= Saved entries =
-- Opening Marker --
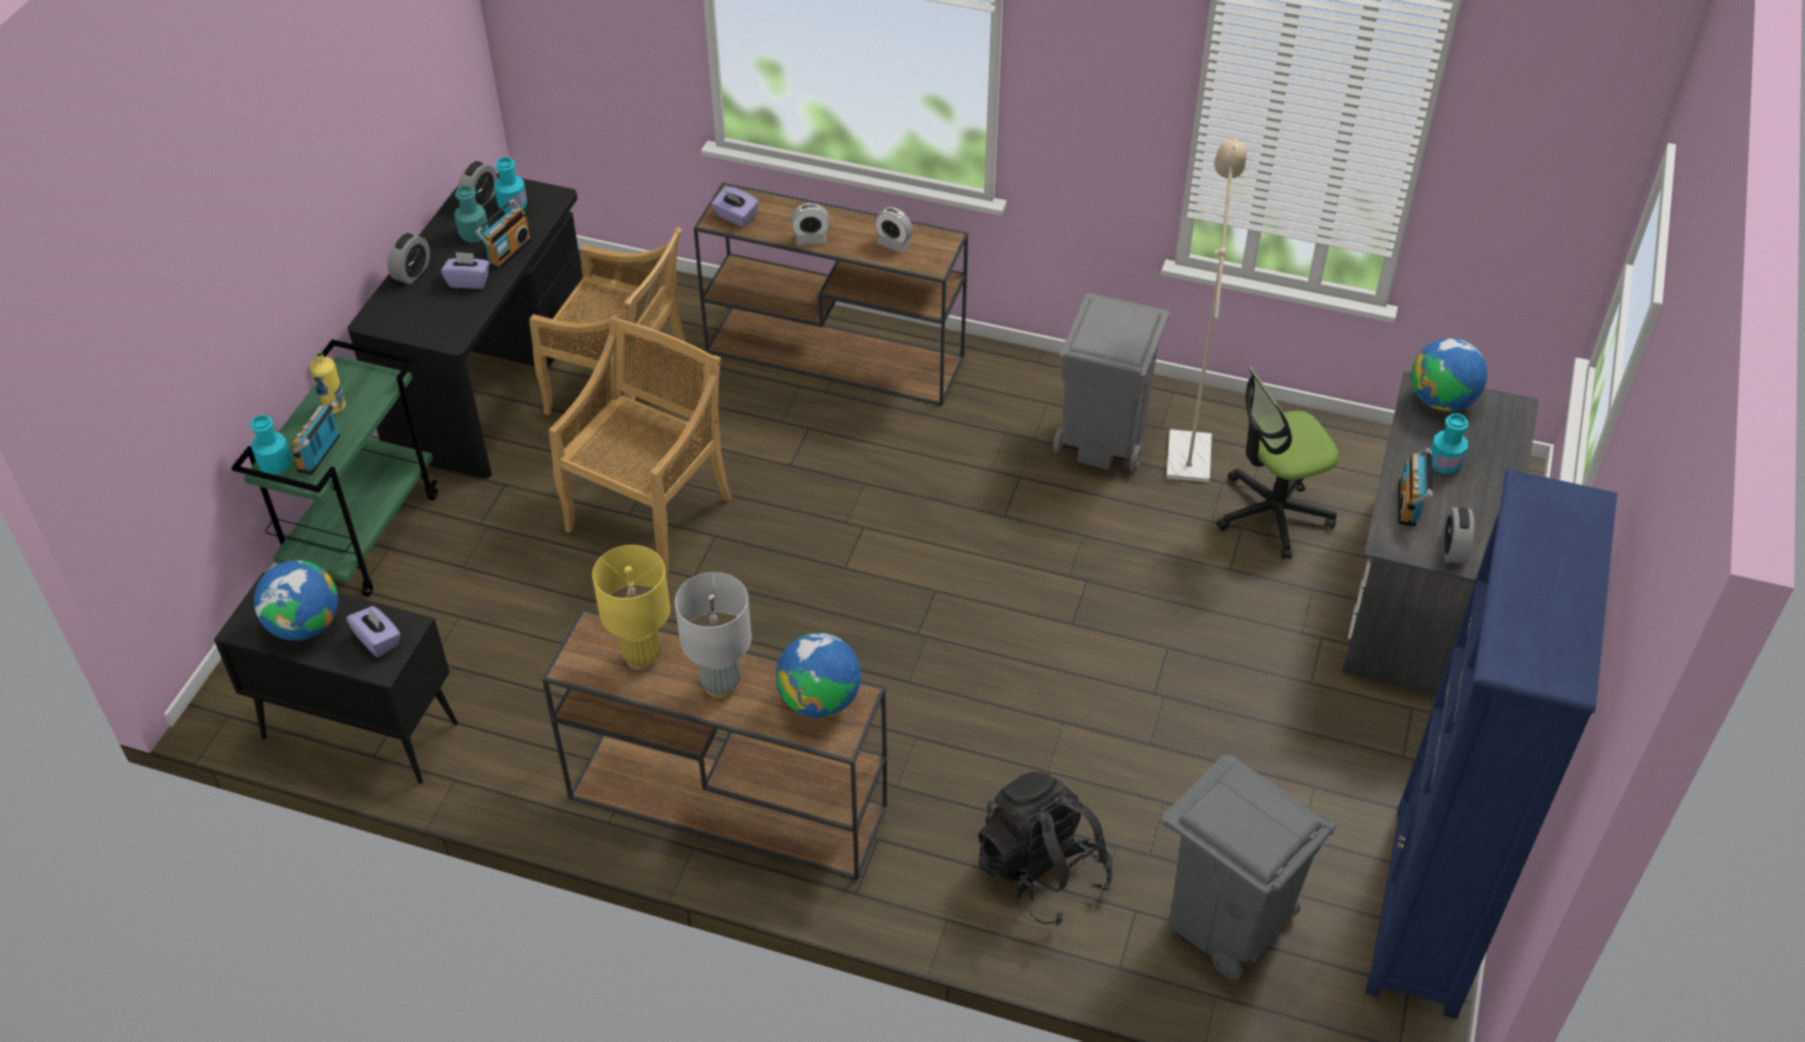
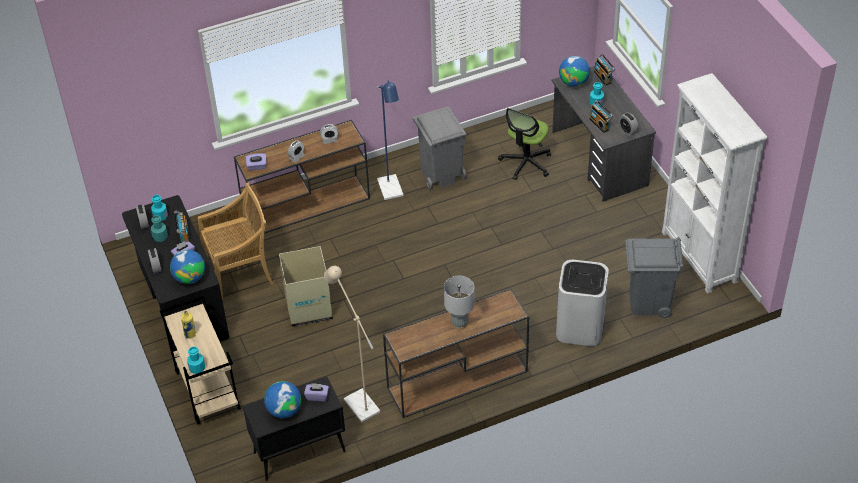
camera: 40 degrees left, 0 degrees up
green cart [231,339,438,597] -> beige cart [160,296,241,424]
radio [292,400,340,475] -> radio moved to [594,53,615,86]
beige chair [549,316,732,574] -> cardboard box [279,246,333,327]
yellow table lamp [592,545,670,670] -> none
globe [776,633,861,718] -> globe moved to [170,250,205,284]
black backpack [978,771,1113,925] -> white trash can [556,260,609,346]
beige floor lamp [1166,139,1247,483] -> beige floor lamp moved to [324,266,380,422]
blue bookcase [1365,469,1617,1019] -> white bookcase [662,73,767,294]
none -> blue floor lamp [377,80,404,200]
-- Closing Marker --
= Required work =
Retype each entry above character for character; pictures stay out.

= Written response =
camera: 40 degrees left, 0 degrees up
green cart [231,339,438,597] -> beige cart [160,296,241,424]
radio [292,400,340,475] -> radio moved to [594,53,615,86]
beige chair [549,316,732,574] -> cardboard box [279,246,333,327]
yellow table lamp [592,545,670,670] -> none
globe [776,633,861,718] -> globe moved to [170,250,205,284]
black backpack [978,771,1113,925] -> white trash can [556,260,609,346]
beige floor lamp [1166,139,1247,483] -> beige floor lamp moved to [324,266,380,422]
blue bookcase [1365,469,1617,1019] -> white bookcase [662,73,767,294]
none -> blue floor lamp [377,80,404,200]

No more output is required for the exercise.